Dataset entries:
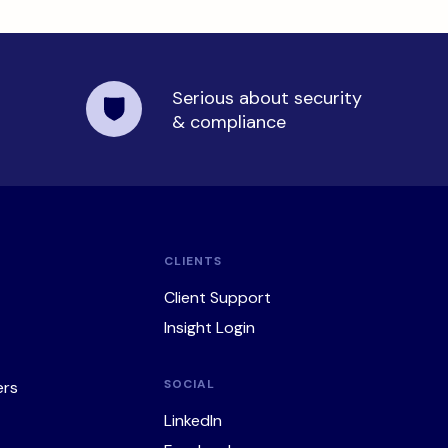
Serious about security
& compliance
CLIENTS
Client Support
Insight Login
SOCIAL
ers
LinkedIn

YOUR INSTRUCTIONS:
In your answer, print the entries above exactly, with the pictures left out.

TASK RESULT:
Serious about security
& compliance
CLIENTS
Client Support
Insight Login
SOCIAL
ers
LinkedIn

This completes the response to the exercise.